The calibration server also comprises: an MCS Bridge unit, an NTP time synchronization unit and an ROS Bridge unit;
the MCS Bridge unit is used for converting the format of external measurement data sent by the MCS system into the format required by the calibration server;
the ROS Bridge unit is used for converting the format of the internal measurement data sent by the service robot into the format required by the calibration server;
and the NTP time synchronization unit is used for taking charge of clock synchronization between the MCS system and the service robot.
The data recorded by the service robot to be calibrated are transmitted to the calibration server as internal measurement data, and the method comprises the following steps:
if the internal measurement data volume exceeds the threshold value, the data volume is considered to be large, and the internal measurement data is stored in an offline data unit in the service robot to be calibrated; and if the internal measurement data quantity does not exceed the threshold value, the data quantity is considered to be small, and the internal measurement data is transmitted to an ROS Bridge unit in the calibration server through the network.
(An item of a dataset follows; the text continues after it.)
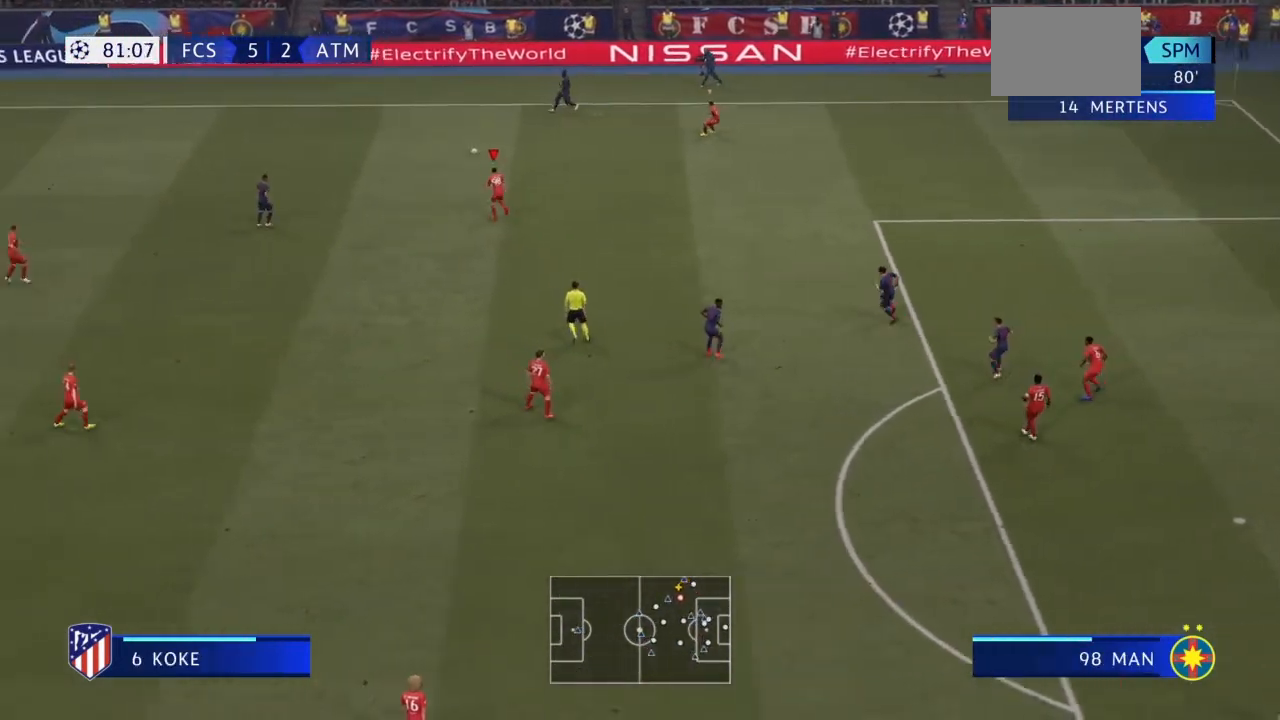
{"buttons": ["SQUARE"], "left_stick": "down-left", "right_stick": "center", "events": [[134, "left_stick", "left"], [334, "left_stick", "down-left"]]}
The parameter calibration problem is described as:
y=f(q,x,p);
wherein q is internal measurement data, x is external measurement data, p is a parameter to be calibrated in the kinematic model, and f is a function relation symbol;
the above formula is a non-thread equation, and the parameter to be calibrated is obtained by using a nonlinear solving method;
alternatively, it is linearized by differentiation to yield:
Δy(q,x,p)=Ψ(q,x,p)·Δp;
in the above formula, Δ p ═ pr-p,prIs a nominal value, Δ y is a function variation value, Ψ (q, x, y) is a Jacobian matrix for the variable p;
and then the parameters to be calibrated are obtained by solving the above formula.
According to the technical scheme provided by the invention, the automatic calibration and detection of the robot are realized, the manual participation in the calibration and detection process of the service robot can be reduced by using the system, and the efficiency is improved. The system has very good universality, and for different robots, the system can be conveniently used only by inputting corresponding parameter models and set calibration actions.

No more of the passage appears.